PyData Chicago December 2023 Meetup | Adjacency Matrix Deep Learning Prediction (AXDP) Model

Deep learning model prediction for the next event in a sequence, conserving event sequence for improved accuracy. Apply predictive modeling to medical and business industries, leveraging graph theory and linear algebra.

Key takeaways
  • The goal is to predict the next event in a sequence of events using adjacency matrix deep learning prediction (AXDP) model.

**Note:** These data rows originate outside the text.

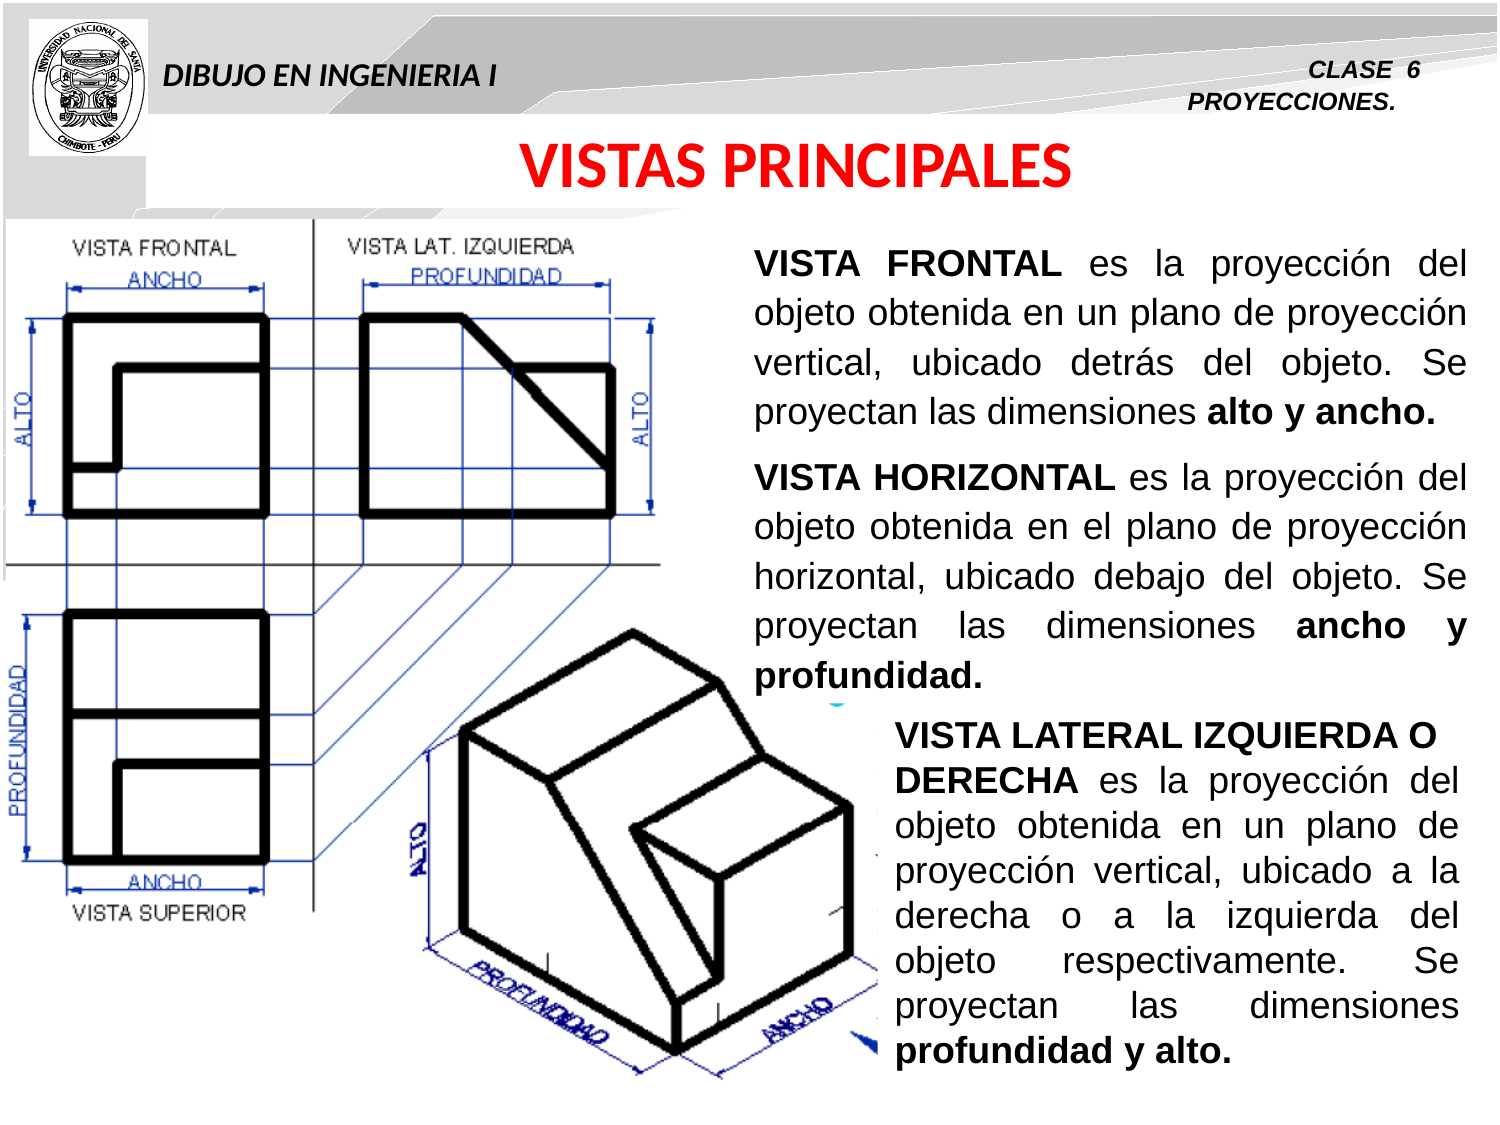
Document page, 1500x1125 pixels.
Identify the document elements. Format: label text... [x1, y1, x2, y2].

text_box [29, 19, 1460, 156]
text_box VISTA LATERAL IZQUIERDA O DERECHA es la proyección del objeto obtenida en un plano de proyección vertical, ubicado a la derecha o a la izquierda del objeto respectivamente. Se proyectan las dimensiones profundidad y alto. [884, 704, 1475, 1079]
picture [5, 219, 878, 1083]
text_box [0, 0, 1500, 587]
text_box VISTA FRONTAL es la proyección del objeto obtenida en un plano de proyección vertical, ubicado detrás del objeto. Se proyectan las dimensiones alto y ancho. VISTA HORIZONTAL es la proyección del objeto obtenida en el plano de proyección horizontal, ubicado debajo del objeto. Se proyectan las dimensiones ancho y profundidad. [884, 595, 1483, 704]
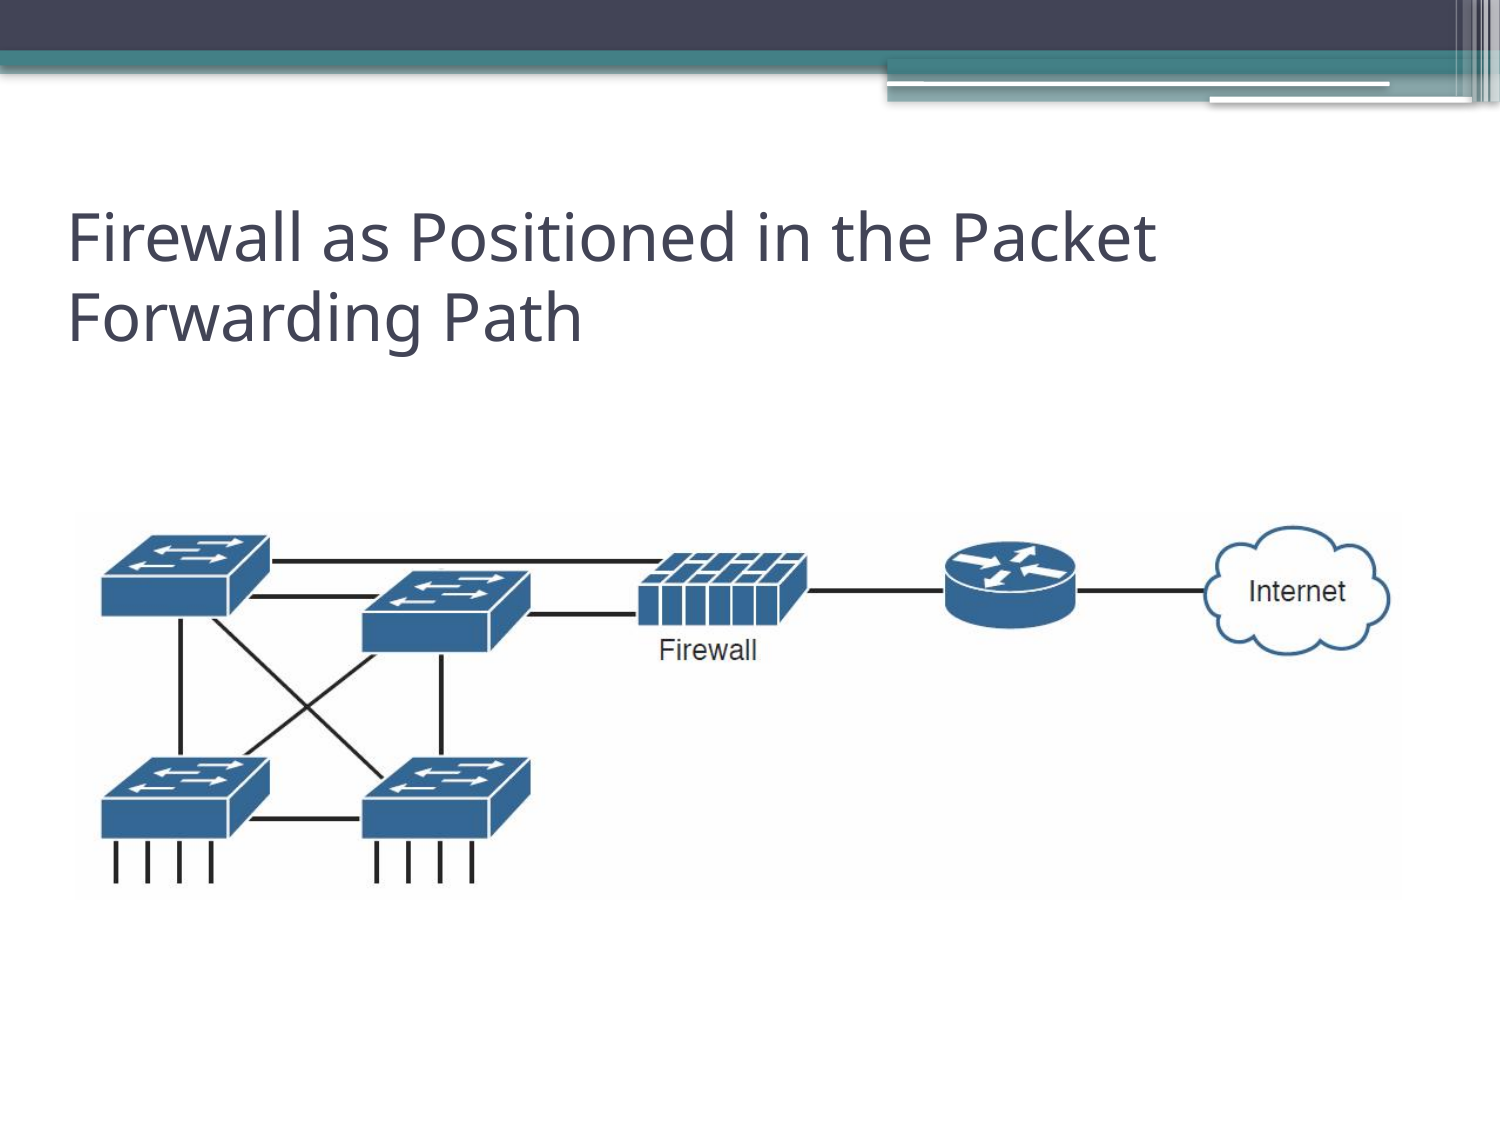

  • The AXDP model has an advantage in conserving the sequence of events, resulting in better prediction accuracy.
  • The model is used to predict the next event in a medical context, such as predicting when a patient will experience cardiac arrest.
  • The AXDP model has been tested on eight publicly available datasets and outperforms state-of-the-art baseline models.
  • The model uses a combination of graph theory and linear algebra to analyze the sequence of events.
  • The adjacency matrix is used to represent the sequence of events, and the maximum eigenvalue is used as input to the deep learning model.
  • The model can be used to predict when a machine is likely to fail or when a system will have an error.
  • The AXDP model has the potential to be used in a broad range of industries, including medicine and business.
  • The model can be used to analyze the frequency of events and the relationships between those events.
  • The model can also be used to identify patterns in data and make predictions based on those patterns.
  • The AXDP model has the potential to be used in industries such as finance and healthcare to improve predictive modeling and decision-making.